The equity of congestion pricing depends on how the collected revenues are redistributed to travelers and on whether travel alternatives are available. (Giulano 1994; Litman 1996). Congestion pricing will only be inequitable and regressive if low-income drivers are not adequately compensated for the higher tolls. Under the right redistribution policy most people across income groups can be made better off (whether one chooses to wait in congestion or pay to save time).

Implementation Challenges

Most technological components for congestion pricing (electronic toll collection systems) have been tested and demonstrated throughout the world and are ready for widespread deployment. The main challenge to the implementation of congestion pricing is opposition from groups who consider themselves worse off once pricing is established. Given the equity concerns with congestion pricing and the fact that this concept is new to most travelers, an incremental approach seems appropriate.
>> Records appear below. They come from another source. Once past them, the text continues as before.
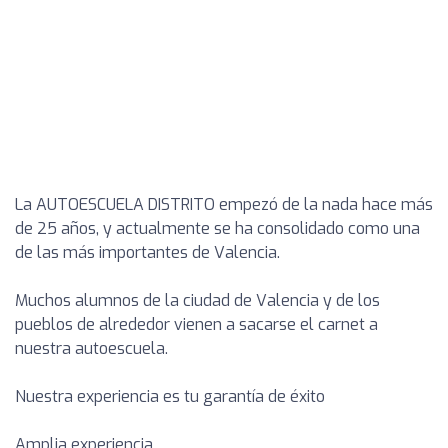
La AUTOESCUELA DISTRITO empezó de la nada hace más
de 25 años, y actualmente se ha consolidado como una
de las más importantes de Valencia.
Muchos alumnos de la ciudad de Valencia y de los
pueblos de alrededor vienen a sacarse el carnet a
nuestra autoescuela.
Nuestra experiencia es tu garantía de éxito
Amplia experiencia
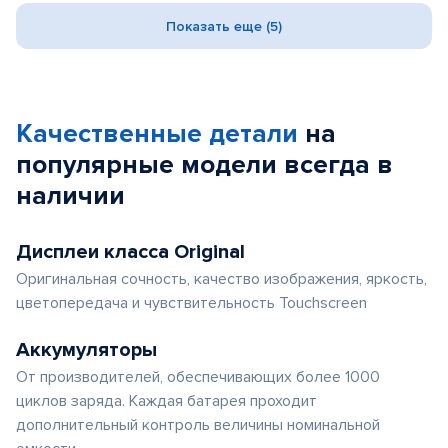
Показать еще (5)
Качественные детали
на
популярные
модели
всегда в
наличии
Дисплеи класса Original
Оригинальная сочность, качество изображения, яркость,
цветопередача и чувствительность Touchscreen
Аккумуляторы
От производителей, обеспечивающих более 1000
циклов заряда. Каждая батарея проходит
дополнительный контроль величины номинальной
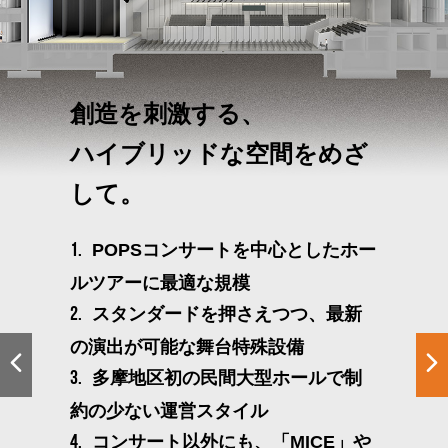
創造を刺激する、
ハイブリッドな空間をめざ
して。
POPSコンサートを中心としたホー
1.
ルツアーに最適な規模
スタンダードを押さえつつ、最新
2.
の演出が可能な舞台特殊設備
多摩地区初の民間大型ホールで制
3.
約の少ない運営スタイル
コンサート以外にも、「MICE」や
4.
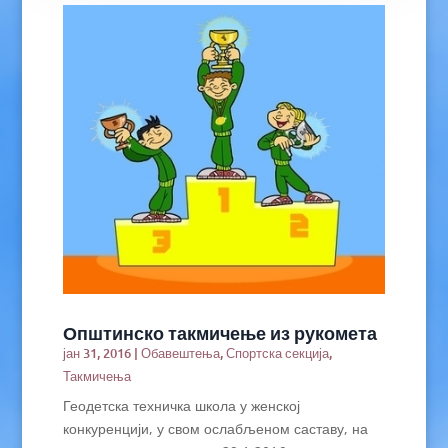
Општинско такмичење из рукомета
јан 31, 2016
|
Обавештења
,
Спортска секција
,
Такмичења
Геодетска техничка школа у женској
конкуренцији, у свом ослабљеном саставу, на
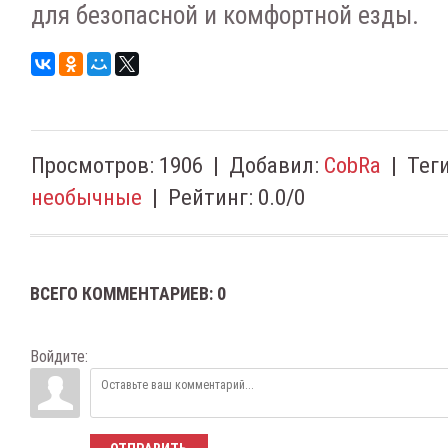
для безопасной и комфортной езды.
Просмотров
:
1906
|
Добавил
:
CobRa
|
Тег
необычные
|
Рейтинг
:
0.0
/
0
ВСЕГО КОММЕНТАРИЕВ
:
0
Войдите:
By extension, one of the big lessons learned from many of the congestion pricing projects is that marketing, public education and involvement with the project, and transparency in terms of toll revenue redistribution are essential to gain wide support for the project.

Where is it Implemented?
  • United States: San Diego: I-15 FasTrak, Orange County SR91, Houston I-10 QuickRide.

  • In the U.S. there are no congestion pricing cases where free lanes are transformed into toll lanes. All the projects are either transformations of underutilized HOV lanes into HOT lanes or toll reductions during off-peak periods when tolls were already in existence.

  • Asia: Singapore, Seoul, Hong Kong

  • Europe: Stuttgart, Germany; Trondheim, Norway.